Gysi kündigte an, er wolle noch am Sonntag zu politischen Gesprächen nach Moskau reisen. Er werde dort "sehr interessante und auch herausfordernde Gespräche" führen, sagte der Fraktionschef. "Ich will meinen Beitrag zur Deeskalation leisten, sowohl hier als auch dort", sagte er vor den Delegierten. Zu seinen Gesprächspartnern wollte er sich am Rande des Parteitags zunächst nicht äußern.

"Der Westen hat nie begriffen, dass Russland ein Bestandteil Europas ist", sagte Gysi weiter. Sicherheit in Europa könne es nie ohne oder gegen Russland geben. "Wir Europäer brauchen Frieden gerade auch mit Russland."

Gysi forderte zudem von Bundesregierung und EU eine neue "Ost-Politik". Der Linksfraktionschef berief sich dabei auf den früheren Bundeskanzler Willy Brandt von der SPD, der in den späten 60er und frühen 70er Jahren des vergangenen Jahrhunderts für eine Entspannungspolitik gegenüber den Staaten des Warschauer Paktes eingetreten war. "Ich glaube, der Westen hat nicht begriffen, dass Russland ein Teil Europas ist", kritisierte Gysi.

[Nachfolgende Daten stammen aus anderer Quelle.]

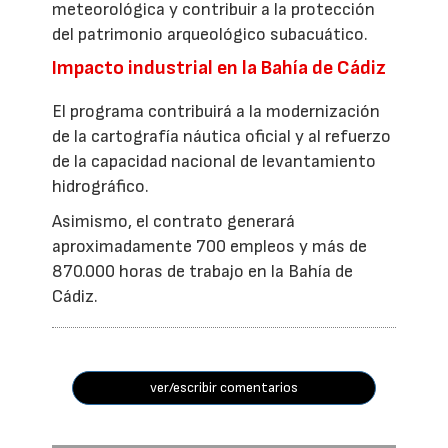
meteorológica y contribuir a la protección
del patrimonio arqueológico subacuático.
Impacto industrial en la Bahía de Cádiz
El programa contribuirá a la modernización
de la cartografía náutica oficial y al refuerzo
de la capacidad nacional de levantamiento
hidrográfico.
Asimismo, el contrato generará
aproximadamente 700 empleos y más de
870.000 horas de trabajo en la Bahía de
Cádiz.
ver/escribir comentarios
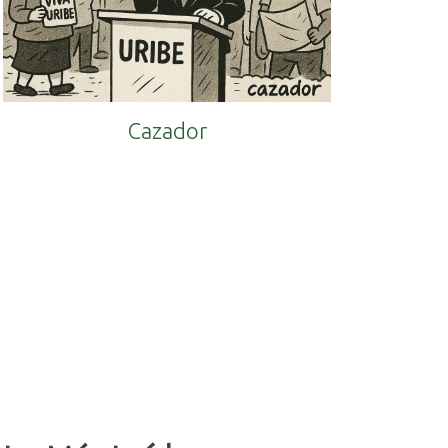
Cazador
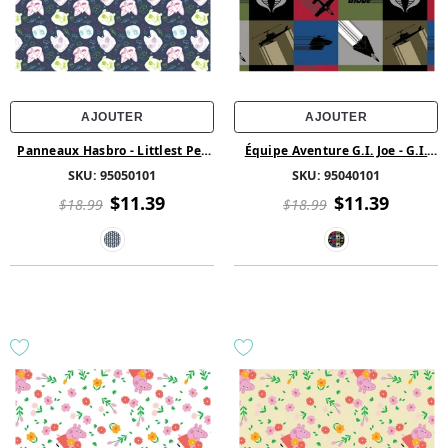
AJOUTER
AJOUTER
Panneaux Hasbro - Littlest Pet
Équipe Aventure G.I. Joe - G.I.
Shop multidirectionnel - Bleu
Joe Blocs - Multi
SKU:
95050101
SKU:
95040101
$11.39
$11.39
$18.99
$18.99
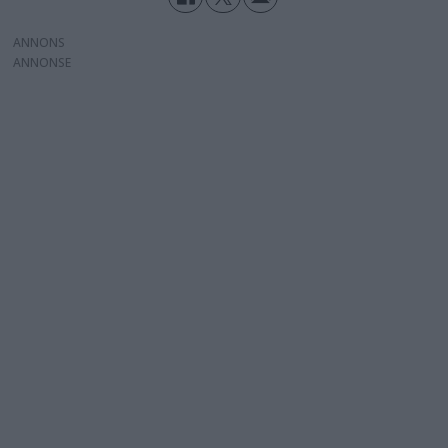
ANNONS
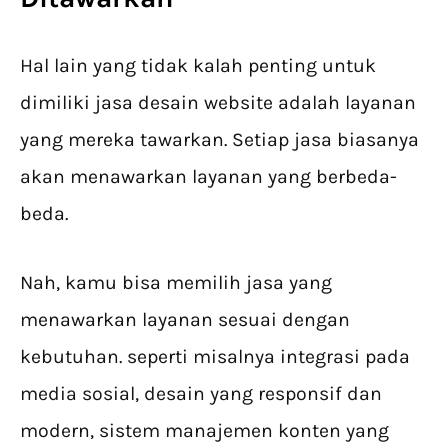
Hal lain yang tidak kalah penting untuk
dimiliki jasa desain website adalah layanan
yang mereka tawarkan. Setiap jasa biasanya
akan menawarkan layanan yang berbeda-
beda.
Nah, kamu bisa memilih jasa yang
menawarkan layanan sesuai dengan
kebutuhan. seperti misalnya integrasi pada
media sosial, desain yang responsif dan
modern, sistem manajemen konten yang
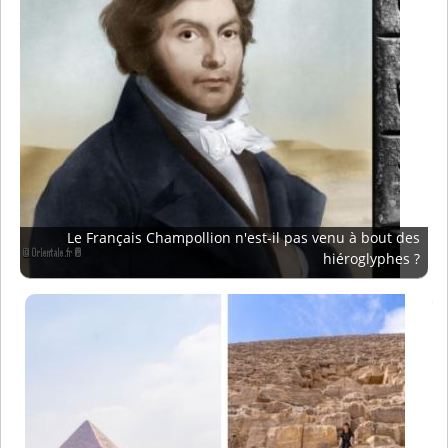
Le Français Champollion n'est-il pas venu à bout des
hiéroglyphes ?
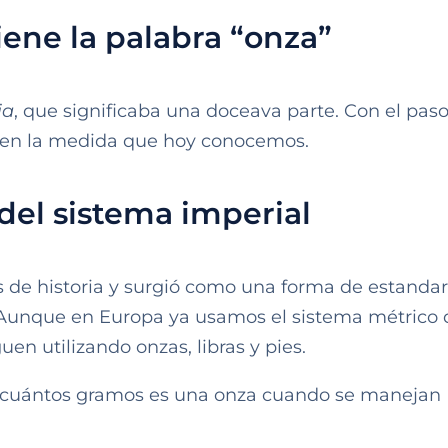
ene la palabra “onza”
ia
, que significaba una doceava parte. Con el paso
ó en la medida que hoy conocemos.
del sistema imperial
os de historia y surgió como una forma de estandar
 Aunque en Europa ya usamos el sistema métrico
en utilizando onzas, libras y pies.
 cuántos gramos es una onza cuando se manejan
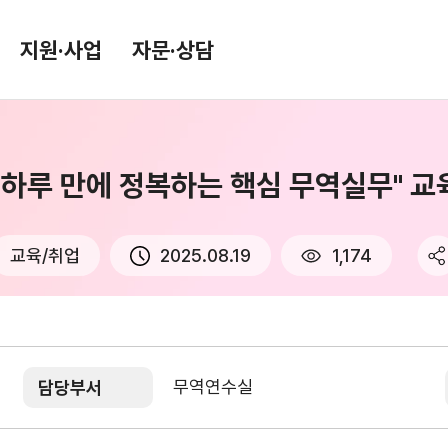
지원·사업
자문·상담
루 만에 정복하는 핵심 무역실무" 교육(9
환율/원자재 동향
KITA TV
환율종합
교육/취업
2025.08.19
1,174
환율뉴스
원자재 시장 정보
무역연수실
담당부서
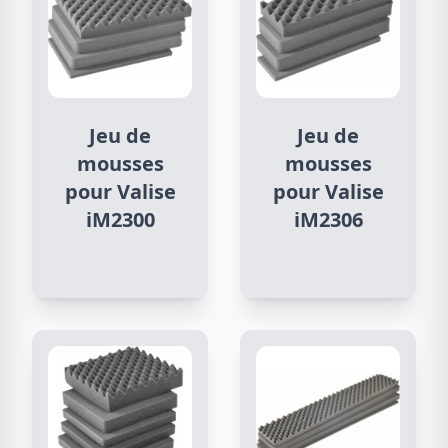
Jeu de
Jeu de
mousses
mousses
pour Valise
pour Valise
iM2300
iM2306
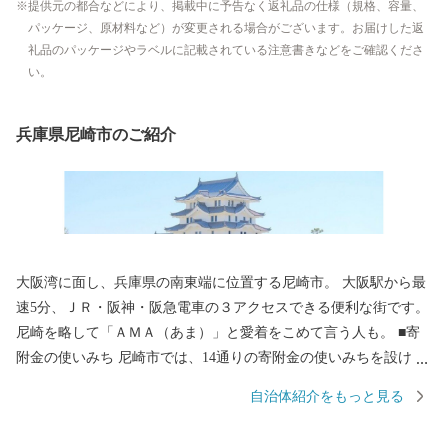
提供元の都合などにより、掲載中に予告なく返礼品の仕様（規格、容量、
パッケージ、原材料など）が変更される場合がございます。お届けした返
礼品のパッケージやラベルに記載されている注意書きなどをご確認くださ
い。
兵庫県尼崎市のご紹介
大阪湾に面し、兵庫県の南東端に位置する尼崎市。 大阪駅から最
速5分、ＪＲ・阪神・阪急電車の３アクセスできる便利な街です。
尼崎を略して「ＡＭＡ（あま）」と愛着をこめて言う人も。 ■寄
附金の使いみち 尼崎市では、14通りの寄附金の使いみちを設けて
おり、 尼崎城の整備等に活用する基金のほか、 全国でも珍しい、
自治体紹介をもっと見る
犬・猫の殺処分ゼロを目指すなどの動物愛護に関する 基金などが
あります。 ■蘇る、尼崎城 1618年に戸田氏鉄によって、 三重の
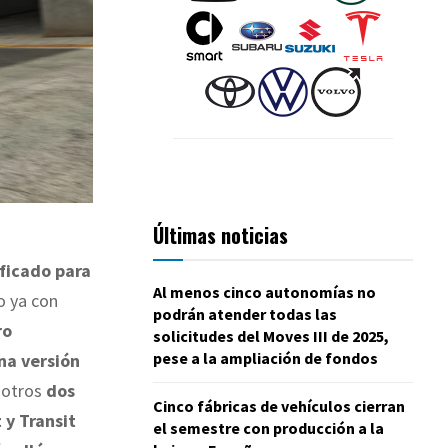
Últimas noticias
ficado para
Al menos cinco autonomías no
o ya con
podrán atender todas las
ro
solicitudes del Moves III de 2025,
pese a la ampliación de fondos
na versión
y otros
dos
Cinco fábricas de vehículos cierran
 y Transit
el semestre con producción a la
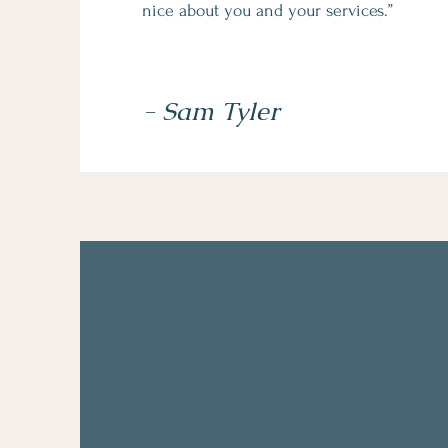
nice about you and your services.”
- Sam Tyler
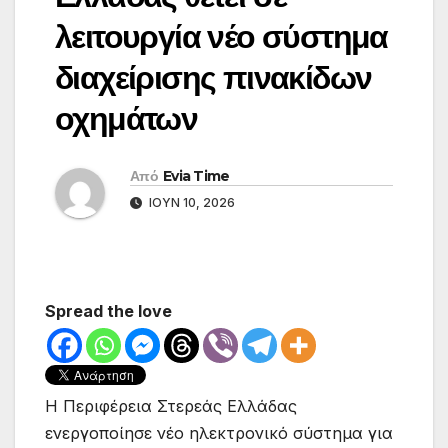
λειτουργία νέο σύστημα
διαχείρισης πινακίδων
οχημάτων
Από
Evia Time
ΙΟΎΝ 10, 2026
Spread the love
Η Περιφέρεια Στερεάς Ελλάδας
ενεργοποίησε νέο ηλεκτρονικό σύστημα για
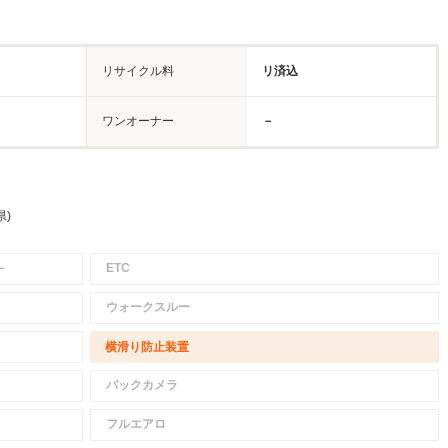
リサイクル料
リ済込
ワンオーナー
－
県)
－
ETC
ウォークスルー
横滑り防止装置
バックカメラ
フルエアロ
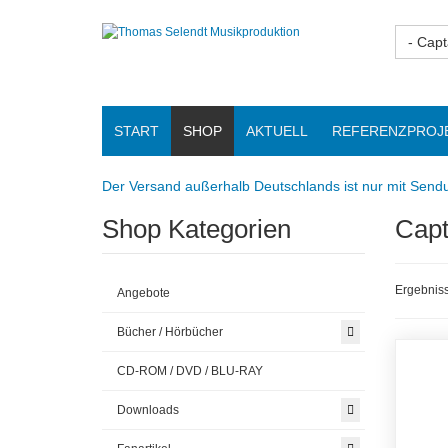
- Capt
START
SHOP
AKTUELL
REFERENZPROJ
Der Versand außerhalb Deutschlands ist nur mit Sendu
Shop Kategorien
Capt
Ergebniss
Angebote
Bücher / Hörbücher
CD-ROM / DVD / BLU-RAY
Downloads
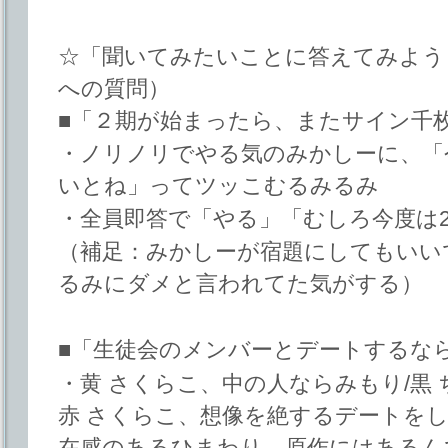
☆「聞いてみたいことに答えてみよう
への質問）
■「２期が始まったら、またサイン千
・ノリノリでやる気のみかしーに、「
いとね」ってツッこむるみるみ
・全員即答で「やる」「むしろ今度は2
（補足：みかしーが宿題にしてもいい
るみにダメと言われてた気がする）
■「生徒会のメンバーとデートするな
・黄 さくらこ、中の人ならみもり/黒
赤 さくらこ、想像を絶するデートをし
在感のあるひまわり、原作にはあるん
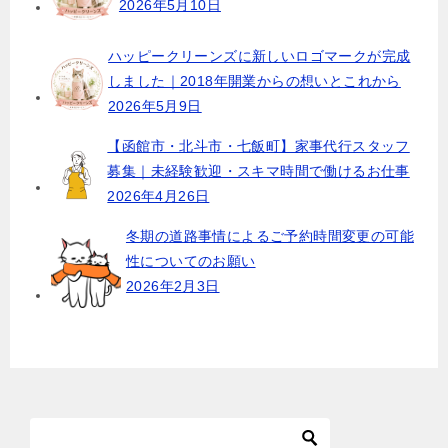
2026年5月10日
ハッピークリーンズに新しいロゴマークが完成
しました｜2018年開業からの想いとこれから
2026年5月9日
【函館市・北斗市・七飯町】家事代行スタッフ
募集｜未経験歓迎・スキマ時間で働けるお仕事
2026年4月26日
冬期の道路事情によるご予約時間変更の可能
性についてのお願い
2026年2月3日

Krim-Annexion war völkerrechtswidrig

Gysi betonte, die Linke sei eine "Friedenspartei". Es sei von Russland völkerrechtswidrig gewesen, die Krim zu annektieren. Der Anteil des Westens sei aber "erheblich" gewesen, die Nato sei durch die Aufnahme von zwölf Staaten immer näher an Russland herangerückt. Der Westen habe Russland nicht garantiert, dass die Ukraine nicht Mitglied der Nato wird. "Das war ein schwerwiegender Fehler", sagte Gysi.

Er erneuerte seinen Vorschlag, für die Ukraine einen Vermittler einzusetzen, den alle Ukrainer anerkennen könnten, etwa den früheren UN-Generalsekretär Kofi Annan oder den jetzigen, Ban Ki Moon. "Ich möchte, dass das Selbstbestimmungsrecht der Ukraine endlich verwirklicht wird."